She was a junkyard angel. She had hands like a steel mill runner. She talked with a graveled voice, like decades of mucus had built up in the branches of her lungs.
She was a junkyard angel, it's what everyone called her. The angel of the junkyard.
Eunice Wayland had a loud voice. So loud in fact she would scare herself quite often. It was said that the cause of her strong, large, and masculine voice was a response to her weak hearing. Her father used to beat her to stop crying as a child by slapping her with both hands on the sides of her head. Some have speculated quite scandalously that she is a result of a hermaphroditic condition and that perhaps is why her father hated her so much. Regardless of origin Eunice Wayland had a stand out voice. A voice made up of many sounds and pitches. A voice that centuries ago many villages around the globe would’ve used to cal out to God. This the story of Eunice and her voice. The spirit of sound and the voice that changed the world.

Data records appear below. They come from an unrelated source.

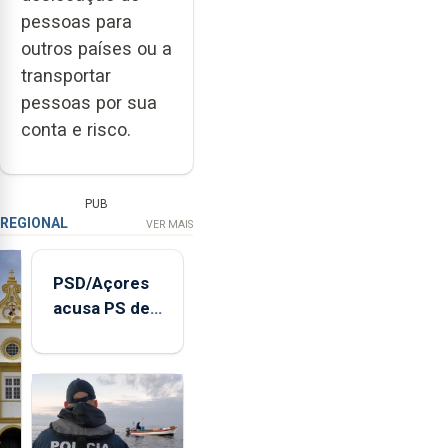
pessoas para
outros países ou a
transportar
pessoas por sua
conta e risco.
PUB
REGIONAL
VER MAIS
PSD/Açores
acusa PS de
"posição
contraditória"
sobre
evolução
turística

She had a touch so soft and tender it was like a bruise that would never heal. When she walked it was if she wasn’t even touching the ground. Her frame was big and heavy but she somehow always seemed to catch the right shadow and light, the sun was kind to her. She held her hand close to her hip when she walked and always paid mindful attention to everything surrounding her. Her eyes were almond shaped and captivating. Eunice had all the makings of an angel. All the makings of an angel in the sky her uncles would say, but you you go the body of a tire on the yard. Her uncles worked at a local junkyard in the white part of town. Every weekend she helped them on the yard and she loved it, minus the teasing.

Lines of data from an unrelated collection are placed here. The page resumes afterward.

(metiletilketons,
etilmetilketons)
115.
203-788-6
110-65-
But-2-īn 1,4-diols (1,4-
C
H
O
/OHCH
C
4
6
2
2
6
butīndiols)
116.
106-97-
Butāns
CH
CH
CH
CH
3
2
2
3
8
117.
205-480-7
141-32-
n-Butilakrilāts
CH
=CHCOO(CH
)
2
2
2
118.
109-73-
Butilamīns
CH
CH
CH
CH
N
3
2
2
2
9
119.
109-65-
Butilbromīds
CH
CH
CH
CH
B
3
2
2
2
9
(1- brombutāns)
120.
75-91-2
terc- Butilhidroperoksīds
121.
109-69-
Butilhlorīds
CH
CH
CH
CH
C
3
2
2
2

Her mom died when she was two of liver cirrhosis and her dad worked as a seaman, visting home about twice a month. Eunice was never happy to see him. He was mean. He was loud. He was arrogant. He did not seem like her father. She did not seem like her daughter. To her he was at best like a distant second cousin that you had to be cordial with but you dreaded his visit every month.
A voice is a thing that the spirits give you. You don’t own it. When you leave this world you don’t take it with you. This was something Eunice learned at an early age. So when she began to learn that her own voice was not like that of a normal persons voice, her voice was unique, one of a kind, she started to think about the old adages that her grand-pappy would relay to her. It began to take relevance when she wass 11 years old. The age she sang for her grade school and saved it from destruction.

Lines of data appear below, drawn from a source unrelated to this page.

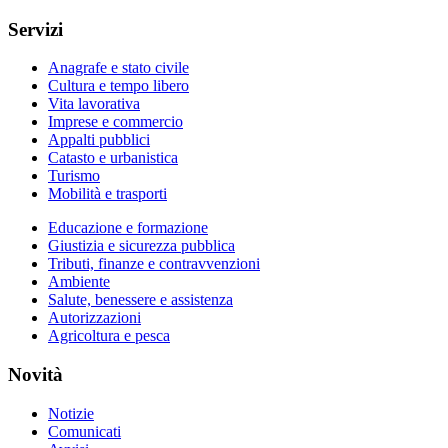
Servizi
Anagrafe e stato civile
Cultura e tempo libero
Vita lavorativa
Imprese e commercio
Appalti pubblici
Catasto e urbanistica
Turismo
Mobilità e trasporti
Educazione e formazione
Giustizia e sicurezza pubblica
Tributi, finanze e contravvenzioni
Ambiente
Salute, benessere e assistenza
Autorizzazioni
Agricoltura e pesca
Novità
Notizie
Comunicati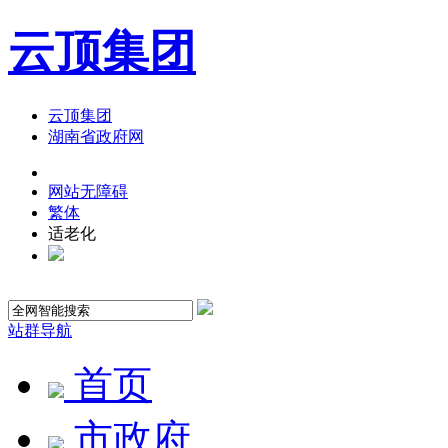
云顶集团
云顶集团
湖南省政府网
网站无障碍
繁体
适老化
站群导航
首页
市政府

All the kids were ready for their lunch when a loud wailing baritone voice echoed through the corridors of the hollowed hallways. Just before the lunch bell rang there was a cry that sounded very much like an animal, but even more like something outside of this world. It sounded celestial, as if a calling of something or someone was being beckoned by God. But the kids in this school in this part of town had not seen the presence of God in a long time. This was the first time Eunice ever sang to the world.
As the voiced echoed through the school grounds the gaping mouths stood still in awe at
The immaculate sound they were hearing. Something that they had never experienced all of a sudden tingled their tiny spines. Their hair stood as if the moist had subsided into a miracle of great love. The school grounds was a field of love and ambition. A yearning to do good in this small community.